NVIDIA / OpenSeq2Seq

Toolkit for efficient experimentation with Speech Recognition, Text2Speech and NLP
https://nvidia.github.io/OpenSeq2Seq
Apache License 2.0
1.54k stars 369 forks source link

18.11 dev transformer encoder padding #258

Closed vsuthichai closed 5 years ago

vsuthichai commented 5 years ago

Allow configuration to disable the removal and re-adding of padding within the Transformer encoder's feed forward network provides a decent decrease in time per step under this configuration:

1 single Volta v100 16gb gpu TF 1.10 mixed precision training TransformerDataLayer (have not done thorough testing with ParallelTextDataLayer using this new configuration) 3584 token batch size pad to eight enabled

The time per step has dropped from an average of 253ms to 218ms. Tensor2tensor also allows this option I believe. Fairseq does not remove and re-add padding at all, there is no option. I speculate that removing and re-adding padding back is a TPU optimization where batch sizes can be of 56k tokens. In these cases, there could really be a lot of padding tokens. Two dense layers are sandwiched in between the removal and re-adding of tokens, so there would be some efficiency gain on a TPU. However, on a Volta v100 16gb and using TransformerDataLayer with almost 90% tokens being non-padded, I see no gains, and in fact the avg time per step is even slower. This optimization should help in distributed multi-node horovod settings as well.

The code below ends up getting not executed with remove_padding = False. This avoids building out the part of the graph that does removal and re-adding of padding.

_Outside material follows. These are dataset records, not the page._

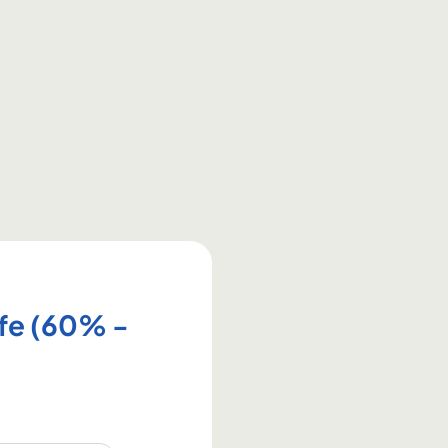
lfe (60% -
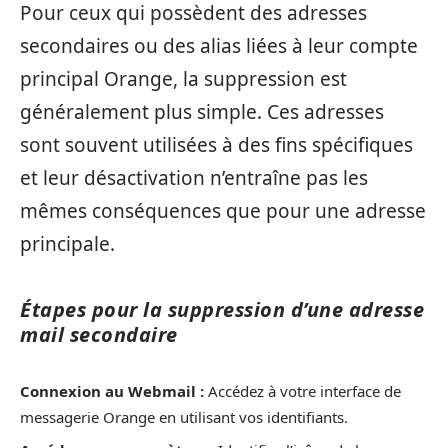
Pour ceux qui possèdent des adresses
secondaires ou des alias liées à leur compte
principal Orange, la suppression est
généralement plus simple. Ces adresses
sont souvent utilisées à des fins spécifiques
et leur désactivation n’entraîne pas les
mêmes conséquences que pour une adresse
principale.
Étapes pour la suppression d’une adresse
mail secondaire
Connexion au Webmail :
Accédez à votre interface de
messagerie Orange en utilisant vos identifiants.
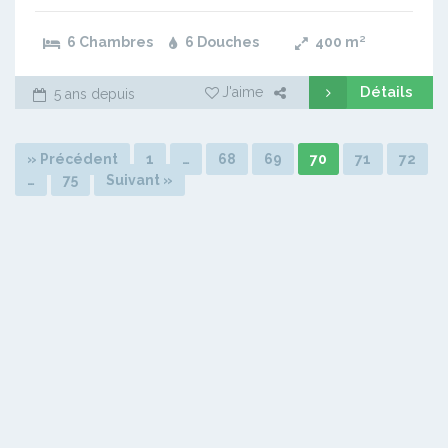
6 Chambres
6 Douches
400
m²
Détails
J'aime
5 ans depuis
» Précédent
1
…
68
69
70
71
72
…
75
Suivant »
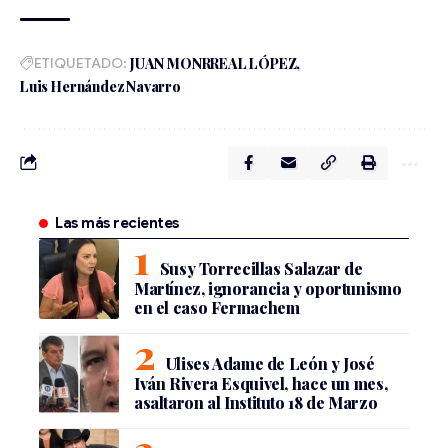
ETIQUETADO:
JUAN MONRREAL LÓPEZ
Luis Hernández Navarro
Las más recientes
Susy Torrecillas Salazar de
Martínez, ignorancia y oportunismo
en el caso Fermachem
Ulises Adame de León y José
Iván Rivera Esquivel, hace un mes,
asaltaron al Instituto 18 de Marzo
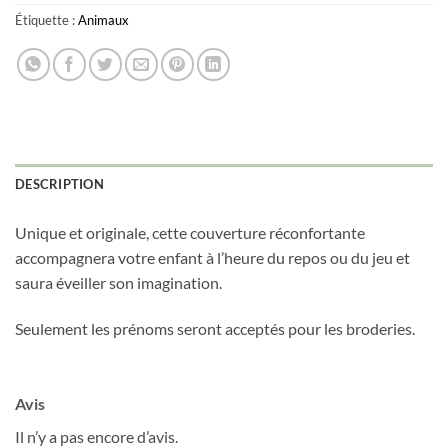
Étiquette :
Animaux
Obtenez 10% de rabais
DESCRIPTION
Obtenez un 10% de rabais sur votre
prochaine commande en vous inscrivant à
Unique et originale, cette couverture réconfortante
notre infolettre!
accompagnera votre enfant à l’heure du repos ou du jeu et
saura éveiller son imagination.
Courriel
*
Seulement les prénoms seront acceptés pour les broderies.
Nom
*
Avis
Date de naissance
Il n’y a pas encore d’avis.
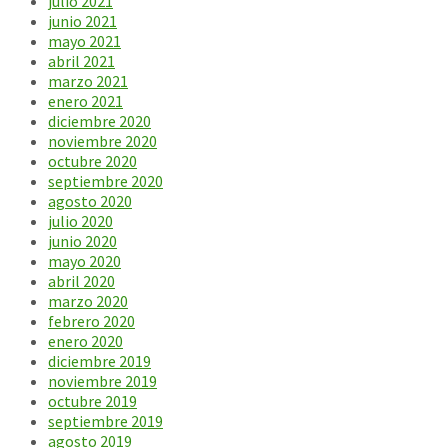
julio 2021
junio 2021
mayo 2021
abril 2021
marzo 2021
enero 2021
diciembre 2020
noviembre 2020
octubre 2020
septiembre 2020
agosto 2020
julio 2020
junio 2020
mayo 2020
abril 2020
marzo 2020
febrero 2020
enero 2020
diciembre 2019
noviembre 2019
octubre 2019
septiembre 2019
agosto 2019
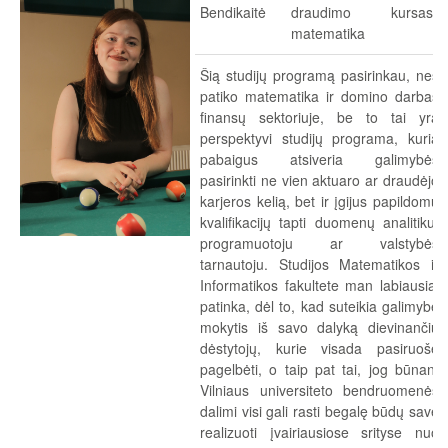
Bendikaitė
draudimo
kursas
matematika
Šią studijų programą pasirinkau, nes
patiko matematika ir domino darbas
finansų sektoriuje, be to tai yra
perspektyvi studijų programa, kurią
pabaigus atsiveria galimybės
pasirinkti ne vien aktuaro ar draudėjo
karjeros kelią, bet ir įgijus papildomų
kvalifikacijų tapti duomenų analitiku,
programuotoju ar valstybės
tarnautoju. Studijos Matematikos ir
Informatikos fakultete man labiausiai
patinka, dėl to, kad suteikia galimybę
mokytis iš savo dalyką dievinančių
dėstytojų, kurie visada pasiruošę
pagelbėti, o taip pat tai, jog būnant
Vilniaus universiteto bendruomenės
dalimi visi gali rasti begalę būdų save
realizuoti įvairiausiose srityse nuo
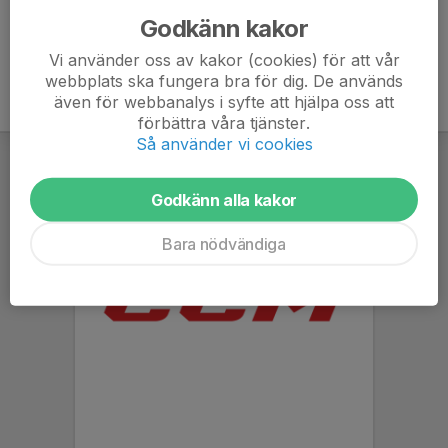
Godkänn kakor
Vi använder oss av kakor (cookies) för att vår
webbplats ska fungera bra för dig. De används
även för webbanalys i syfte att hjälpa oss att
förbättra våra tjänster.
Så använder vi cookies
Godkänn alla kakor
Bara nödvändiga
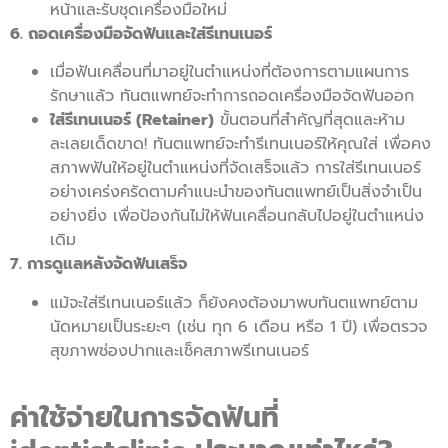
หน้าและรับชุดเครื่องมือใหม่
6. ถอดเครื่องมือจัดฟันและใส่รีเทนเนอร์
เมื่อฟันเคลื่อนที่มาอยู่ในตำแหน่งที่ต้องการตามแผนการ
รักษาแล้ว ทันตแพทย์จะทำการถอดเครื่องมือจัดฟันออก
ใส่รีเทนเนอร์ (Retainer)
ขั้นตอนที่สำคัญที่สุดและห้าม
ละเลยเด็ดขาด! ทันตแพทย์จะทำรีเทนเนอร์ให้คุณใส่ เพื่อคง
สภาพฟันให้อยู่ในตำแหน่งที่จัดเสร็จแล้ว การใส่รีเทนเนอร์
อย่างเคร่งครัดตามคำแนะนำของทันตแพทย์เป็นสิ่งจำเป็น
อย่างยิ่ง เพื่อป้องกันไม่ให้ฟันเคลื่อนกลับไปอยู่ในตำแหน่ง
เดิม
7. การดูแลหลังจัดฟันเสร็จ
แม้จะใส่รีเทนเนอร์แล้ว ก็ยังคงต้องมาพบทันตแพทย์ตาม
นัดหมายเป็นระยะๆ (เช่น ทุก 6 เดือน หรือ 1 ปี) เพื่อตรวจ
สุขภาพช่องปากและเช็คสภาพรีเทนเนอร์
ค่าใช้จ่ายในการจัดฟันที่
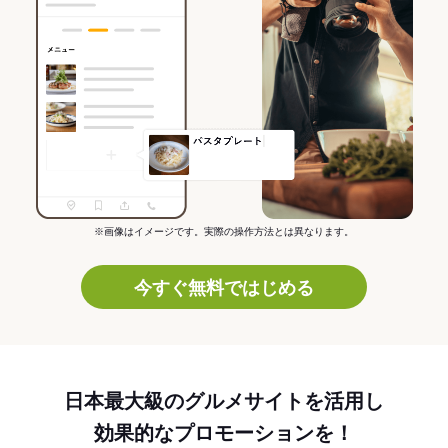
※画像はイメージです。実際の操作方法とは異なります。
今すぐ無料ではじめる
日本最大級のグルメサイトを活用し
効果的なプロモーションを！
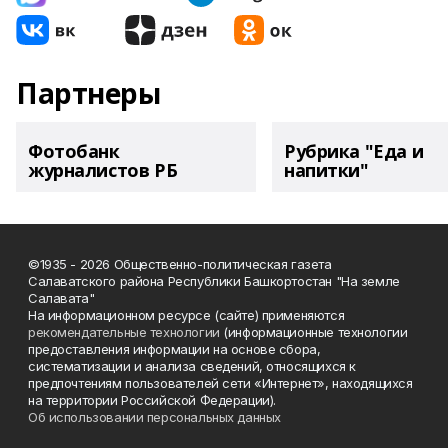
Партнеры
Фотобанк
Рубрика "Еда и
журналистов РБ
напитки"
©1935 - 2026 Общественно-политическая газета
Салаватского района Республики Башкортостан "На земле
Салавата"
На информационном ресурсе (сайте) применяются
рекомендательные технологии
(информационные технологии
предоставления информации на основе сбора,
систематизации и анализа сведений, относящихся к
предпочтениям пользователей сети «Интернет», находящихся
на территории Российской Федерации).
Об использовании персональных данных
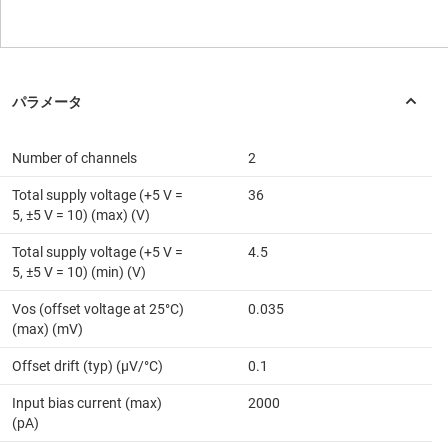
Number of channels
2
Total supply voltage (+5 V =
36
5, ±5 V = 10) (max) (V)
Total supply voltage (+5 V =
4.5
5, ±5 V = 10) (min) (V)
Vos (offset voltage at 25°C)
0.035
(max) (mV)
Offset drift (typ) (µV/°C)
0.1
Input bias current (max)
2000
(pA)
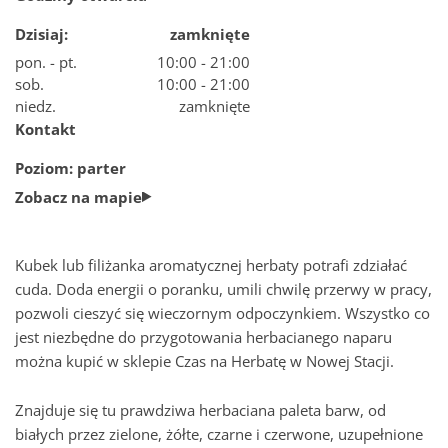
Dzisiaj:
zamknięte
Jak dojadę do Nowej Stacji
pon. - pt.
10:00 - 21:00
sob.
10:00 - 21:00
niedz.
zamknięte
Parking w Nowej Stacji Pruszków
Kontakt
Poziom: parter
Plan centrum
Zobacz na mapie
Sala konferencyjna
Kubek lub filiżanka aromatycznej herbaty potrafi zdziałać
cuda. Doda energii o poranku, umili chwilę przerwy w pracy,
Szukaj
pozwoli cieszyć się wieczornym odpoczynkiem. Wszystko co
jest niezbędne do przygotowania herbacianego naparu
można kupić w sklepie Czas na Herbatę w Nowej Stacji.
Znajduje się tu prawdziwa herbaciana paleta barw, od
białych przez zielone, żółte, czarne i czerwone, uzupełnione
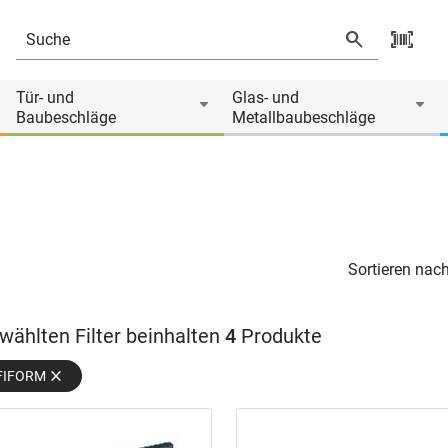
Tür- und
Glas- und
Baubeschläge
Metallbaubeschläge
Sortieren nach
wählten Filter beinhalten
4
Produkte
FIFORM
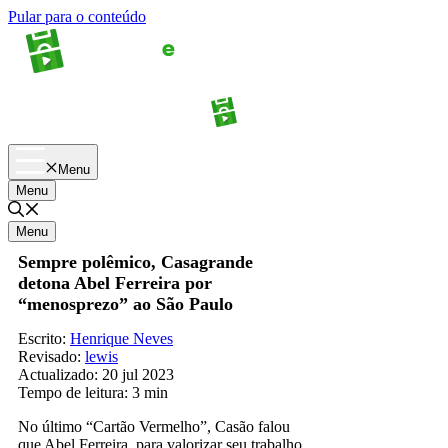
Pular para o conteúdo
Apostas
Palpites
Menu
Menu
Menu
Sempre polêmico, Casagrande
detona Abel Ferreira por
“menosprezo” ao São Paulo
Escrito:
Henrique Neves
Revisado:
lewis
Actualizado:
20 jul 2023
Tempo de leitura:
3 min
No último “Cartão Vermelho”, Casão falou
que Abel Ferreira, para valorizar seu trabalho,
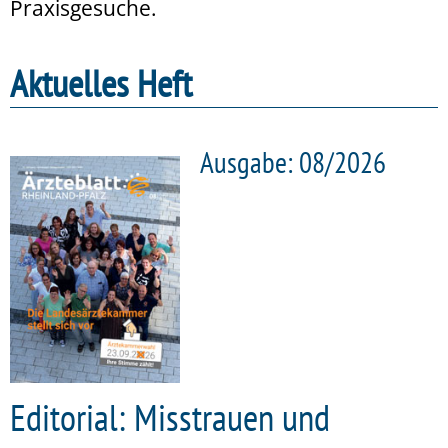
Praxisgesuche.
Aktuelles Heft
Ausgabe: 08/2026
Editorial: Misstrauen und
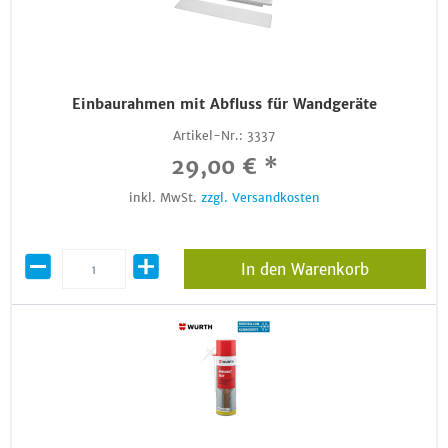
Einbaurahmen mit Abfluss für Wandgeräte
Artikel-Nr.:
3337
29,00 € *
inkl. MwSt.
zzgl. Versandkosten
In den Warenkorb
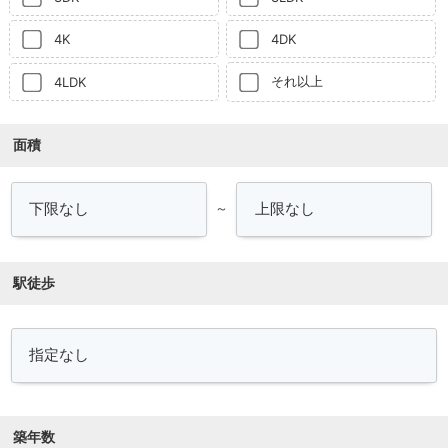
4K
4DK
それ以上
4LDK
面積
～
駅徒歩
築年数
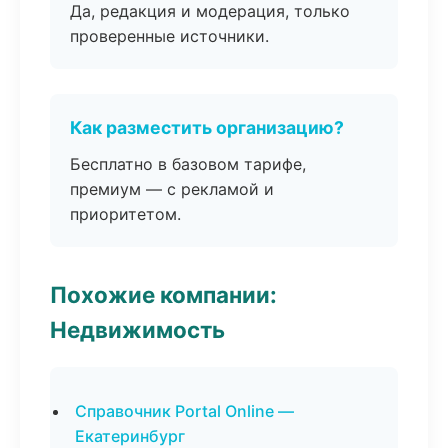
Да, редакция и модерация, только
проверенные источники.
Как разместить организацию?
Бесплатно в базовом тарифе,
премиум — с рекламой и
приоритетом.
Похожие компании:
Недвижимость
Справочник Portal Online —
Екатеринбург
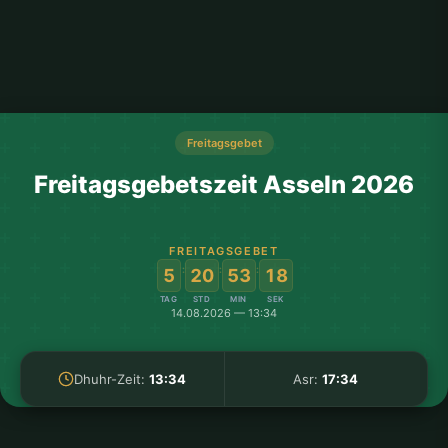
Freitagsgebet
Freitagsgebetszeit Asseln 2026
FREITAGSGEBET
:
:
:
5
20
53
18
TAG
STD
MIN
SEK
14.08.2026 — 13:34
Dhuhr-Zeit:
13:34
Asr:
17:34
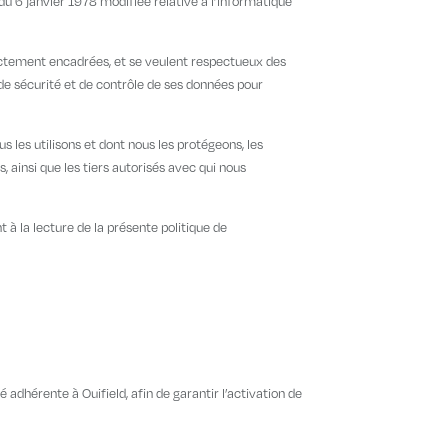
du 6 janvier 1978 modifiée relative à l’informatique
rictement encadrées, et se veulent respectueux des
de sécurité et de contrôle de ses données pour
 les utilisons et dont nous les protégeons, les
, ainsi que les tiers autorisés avec qui nous
à la lecture de la présente politique de
 adhérente à Ouifield, afin de garantir l’activation de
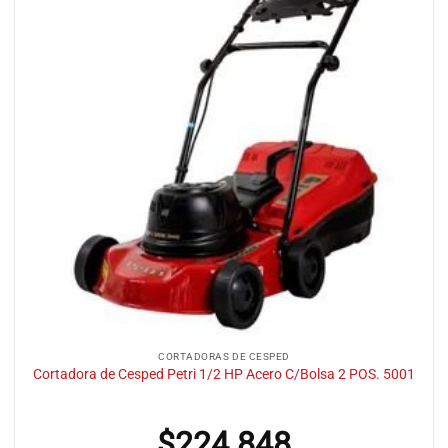
CORTADORAS DE CESPED
Cortadora de Cesped Petri 1/2 HP Acero C/Bolsa 2 POS. 5001
$
224.848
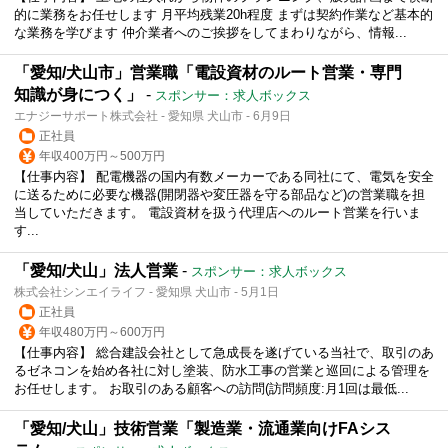
的に業務をお任せします 月平均残業20h程度 まずは契約作業など基本的
な業務を学びます 仲介業者へのご挨拶をしてまわりながら、情報...
「愛知/犬山市」営業職「電設資材のルート営業・専門
知識が身につく」
-
スポンサー：求人ボックス
エナジーサポート株式会社 - 愛知県 犬山市 - 6月9日
正社員
年収400万円～500万円
【仕事内容】 配電機器の国内有数メーカーである同社にて、電気を安全
に送るために必要な機器(開閉器や変圧器を守る部品など)の営業職を担
当していただきます。 電設資材を扱う代理店へのルート営業を行いま
す...
「愛知/犬山」法人営業
-
スポンサー：求人ボックス
株式会社シンエイライフ - 愛知県 犬山市 - 5月1日
正社員
年収480万円～600万円
【仕事内容】 総合建設会社として急成長を遂げている当社で、取引のあ
るゼネコンを始め各社に対し塗装、防水工事の営業と巡回による管理を
お任せします。 お取引のある顧客への訪問(訪問頻度:月1回は最低...
「愛知/犬山」技術営業「製造業・流通業向けFAシス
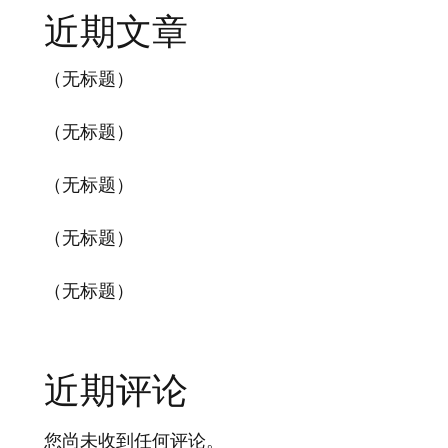
近期文章
（无标题）
（无标题）
（无标题）
（无标题）
（无标题）
近期评论
您尚未收到任何评论。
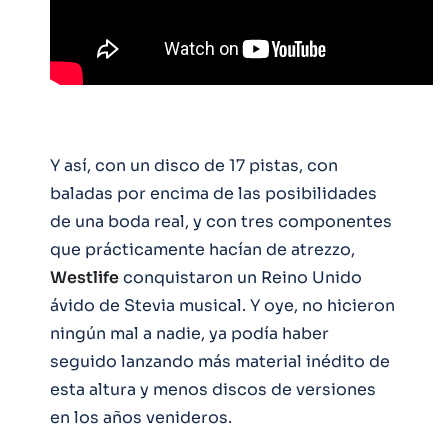
Y así, con un disco de 17 pistas, con
baladas por encima de las posibilidades
de una boda real, y con tres componentes
que prácticamente hacían de atrezzo,
Westlife
conquistaron un Reino Unido
ávido de Stevia musical. Y oye, no hicieron
ningún mal a nadie, ya podía haber
seguido lanzando más material inédito de
esta altura y menos discos de versiones
en los años venideros.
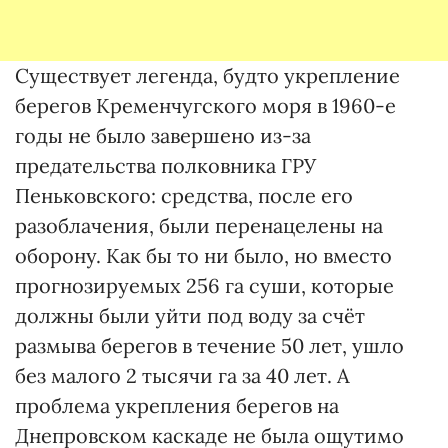
Существует легенда, будто укрепление
берегов Кременчугского моря в 1960-е
годы не было завершено из-за
предательства полковника ГРУ
Пеньковского: средства, после его
разоблачения, были перенацелены на
оборону. Как бы то ни было, но вместо
прогнозируемых 256 га суши, которые
должны были уйти под воду за счёт
размыва берегов в течение 50 лет, ушло
без малого 2 тысячи га за 40 лет. А
проблема укрепления берегов на
Днепровском каскаде не была ощутимо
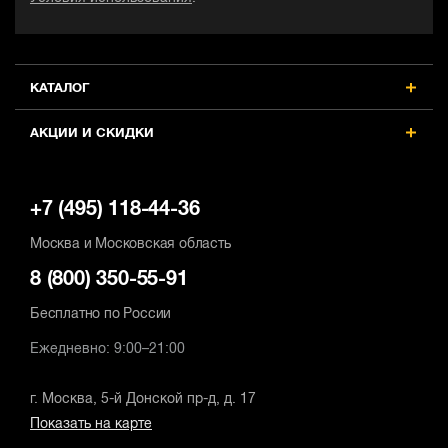
КАТАЛОГ
АКЦИИ И СКИДКИ
+7 (495) 118-44-36
Москва и Московская область
8 (800) 350-55-91
Бесплатно по России
Ежедневно: 9:00–21:00
г. Москва, 5-й Донской пр-д, д. 17
Показать на карте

https://github.com/NVIDIA/OpenSeq2Seq/blob/792b8020f51bd206cae14db3d45ce0fbff81f7c9/open_seq2seq/parts/transformer/ffn_layer.py#L44-L57

https://github.com/NVIDIA/OpenSeq2Seq/blob/792b8020f51bd206cae14db3d45ce0fbff81f7c9/open_seq2seq/parts/transformer/ffn_layer.py#L64-L72

I have left the "remove_padding" option to "True" by default, since the default data layer is ParallelTextDataLayer and it removes padding by default. I'm wondering though, why the TransformerDataLayer is not used? I've found it to be better for throughput (tokens / second).